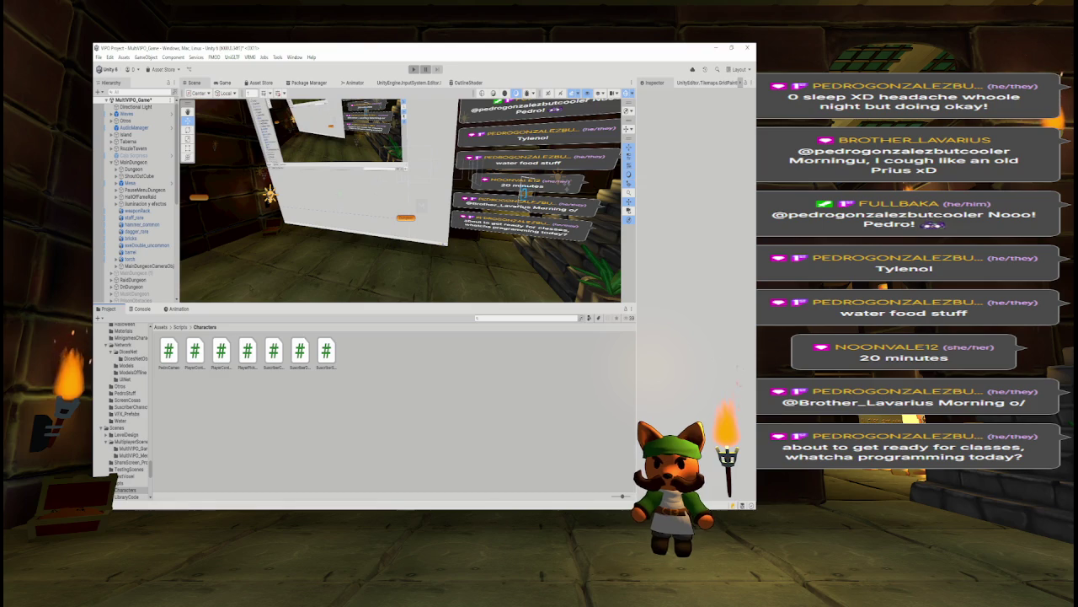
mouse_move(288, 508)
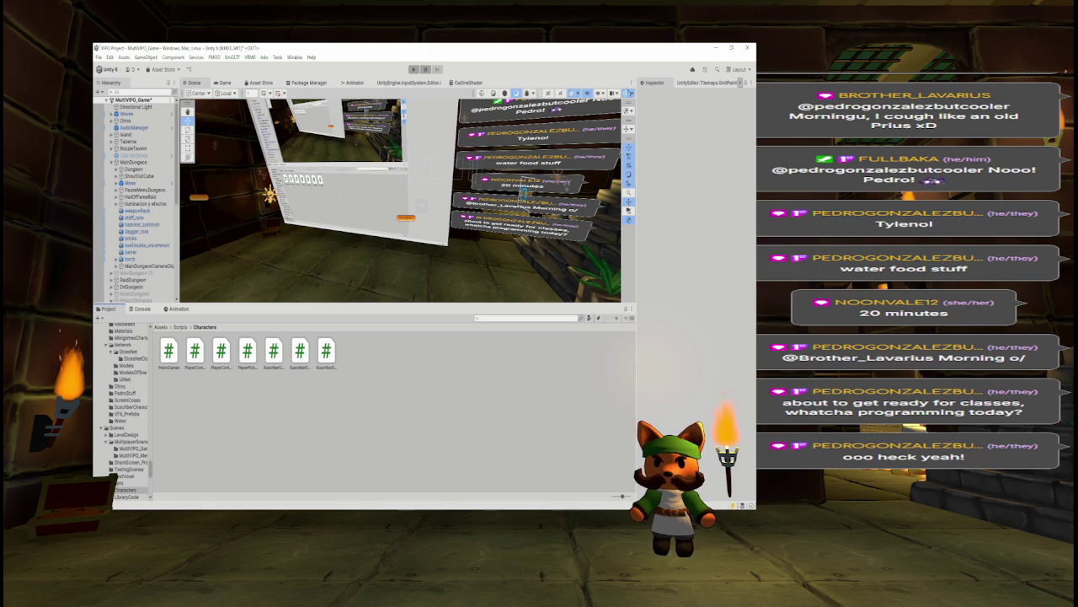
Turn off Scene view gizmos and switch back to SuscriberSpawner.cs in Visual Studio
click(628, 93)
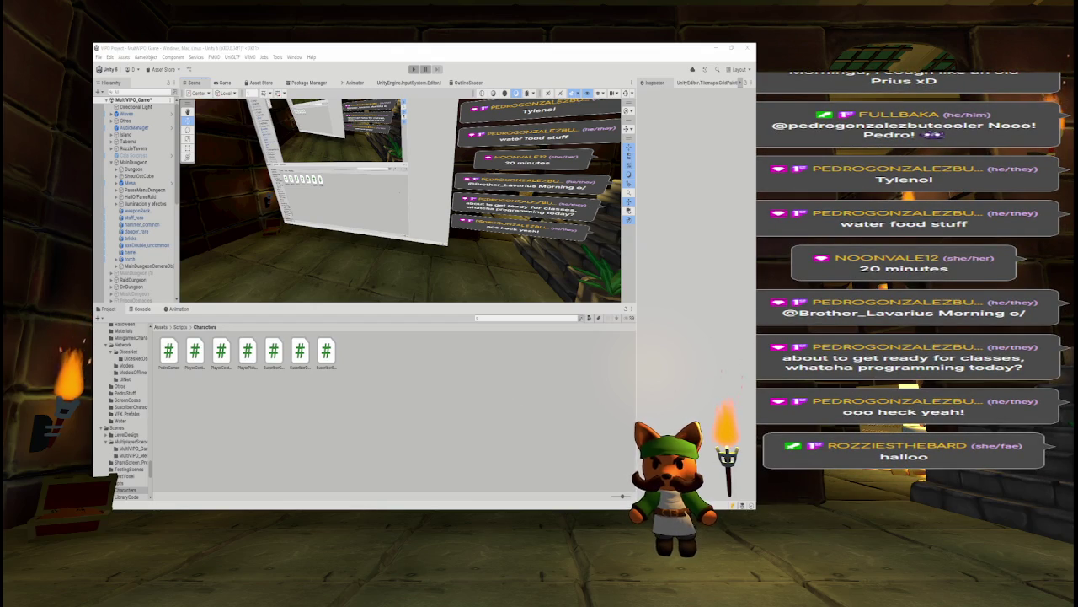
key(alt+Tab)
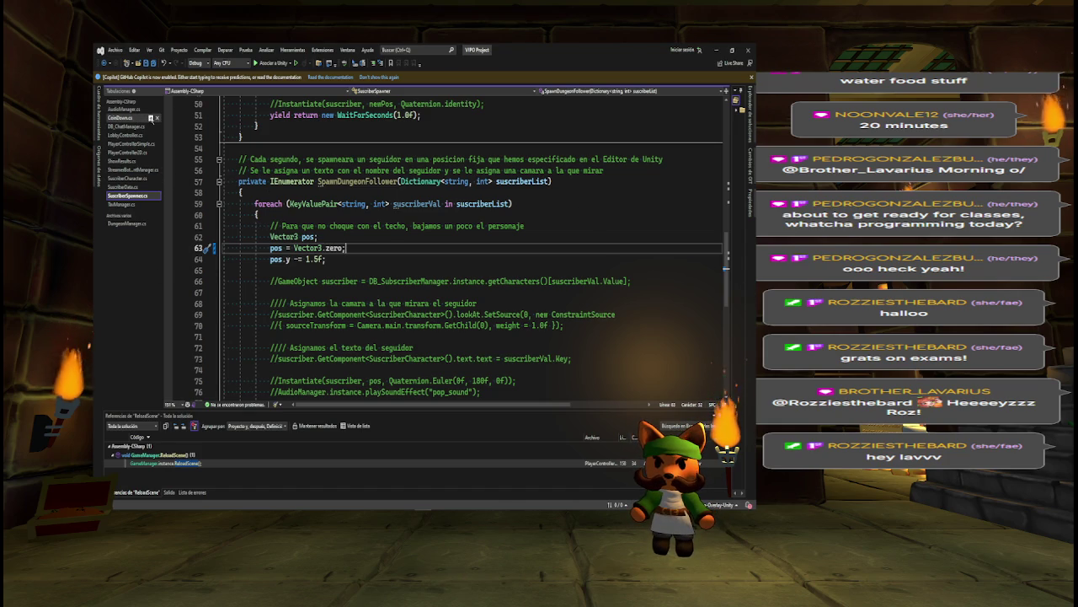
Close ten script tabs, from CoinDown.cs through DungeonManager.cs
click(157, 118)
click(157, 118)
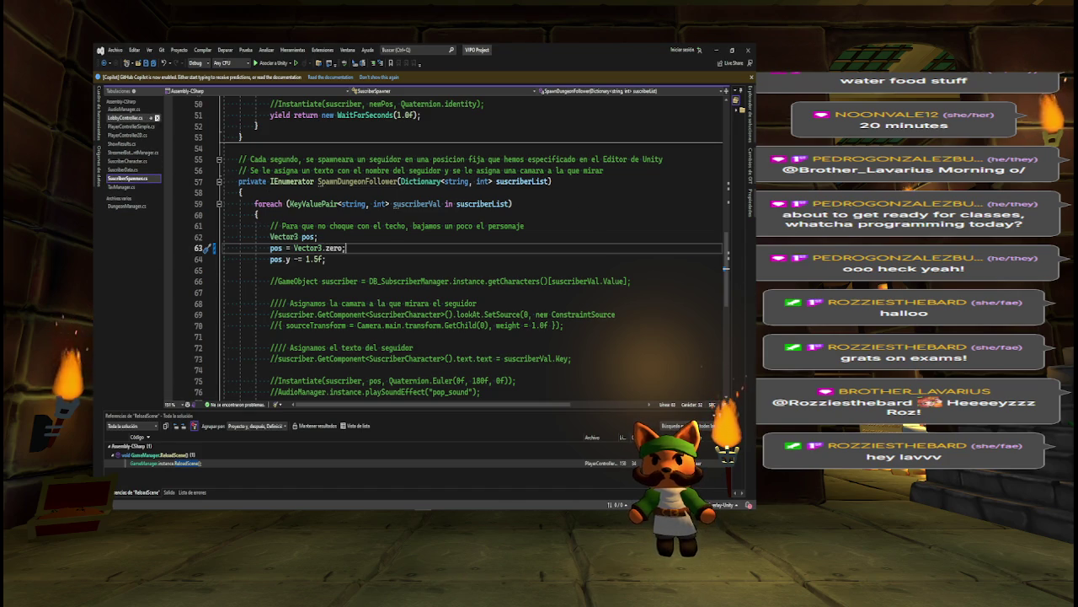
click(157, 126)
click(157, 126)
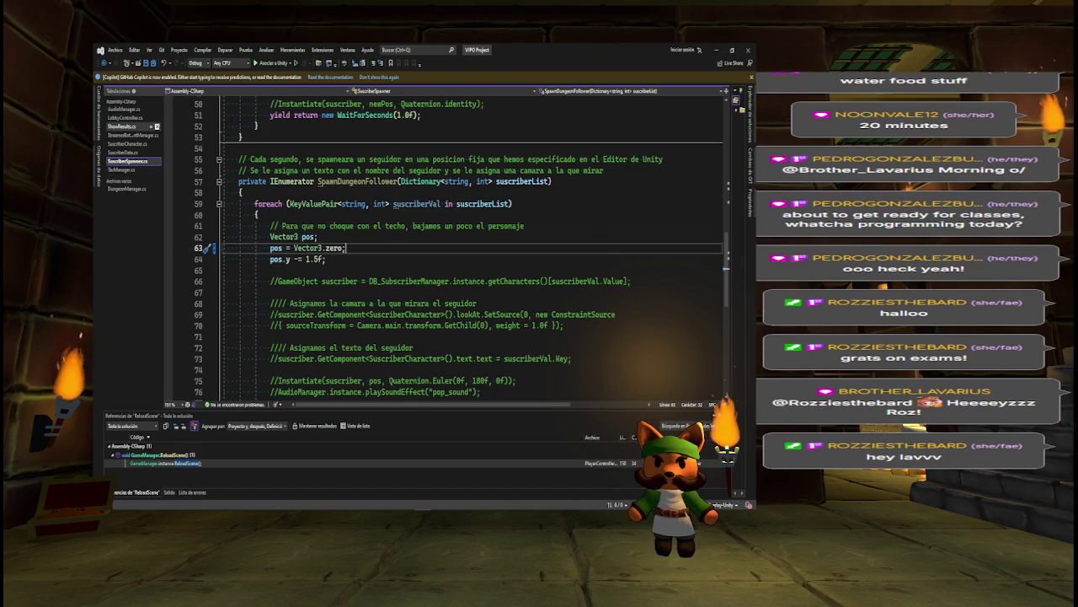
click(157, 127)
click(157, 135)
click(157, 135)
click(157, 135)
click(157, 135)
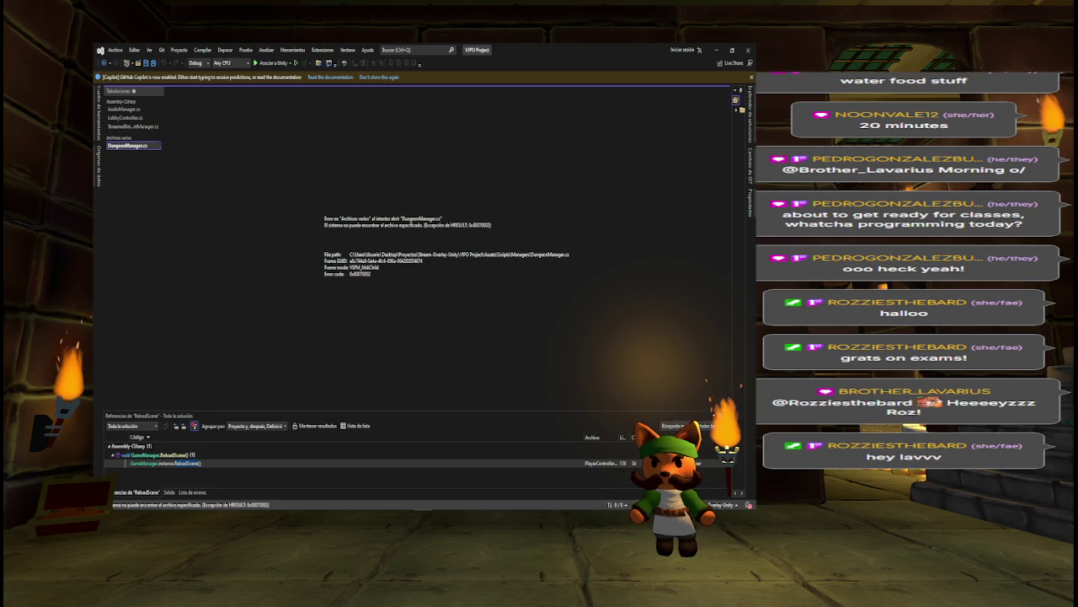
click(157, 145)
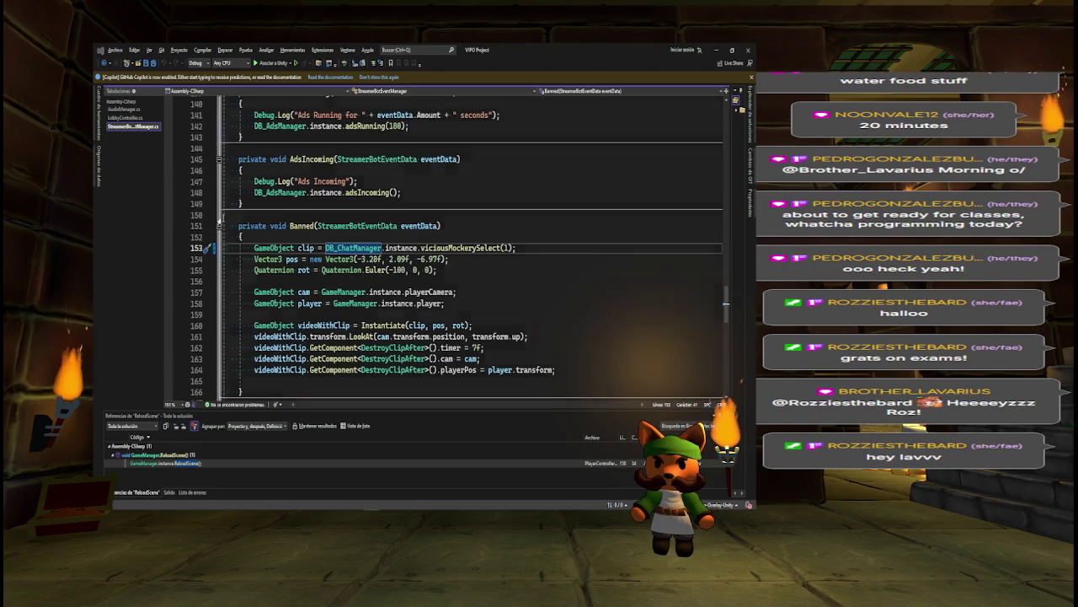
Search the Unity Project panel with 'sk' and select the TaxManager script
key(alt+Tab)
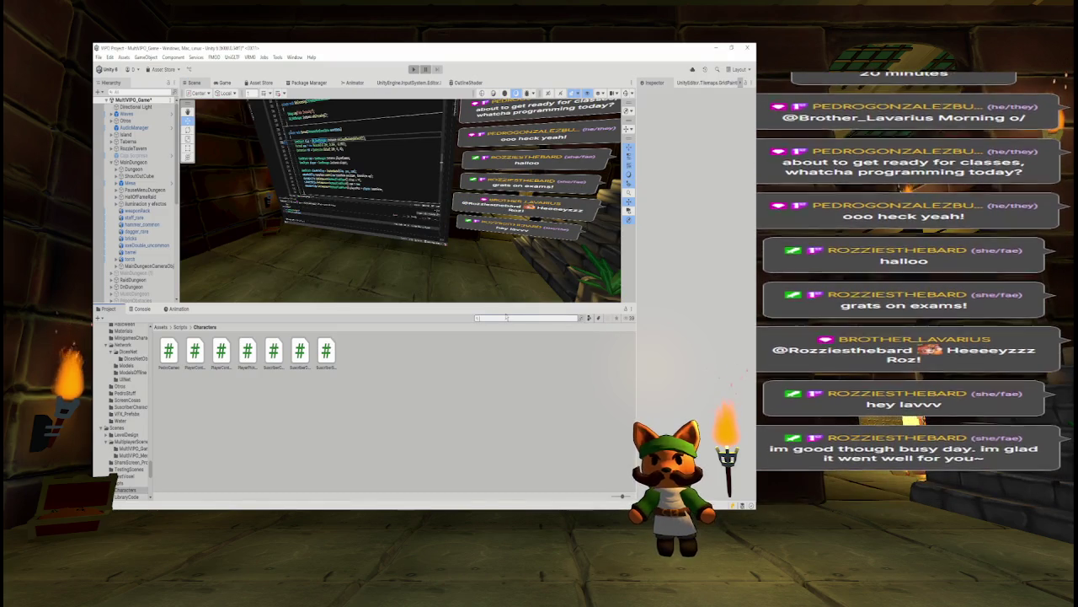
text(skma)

- **Task requirements**
Could you return all of the entries above exactly, without any images?

- **Answer space**
mouse_move(288, 508)
Turn off Scene view gizmos and switch back to SuscriberSpawner.cs in Visual Studio
click(628, 93)
key(alt+Tab)
Close ten script tabs, from CoinDown.cs through DungeonManager.cs
click(157, 118)
click(157, 118)
click(157, 126)
click(157, 126)
click(157, 127)
click(157, 135)
click(157, 135)
click(157, 135)
click(157, 135)
click(157, 145)
Search the Unity Project panel with 'sk' and select the TaxManager script
key(alt+Tab)
text(skma)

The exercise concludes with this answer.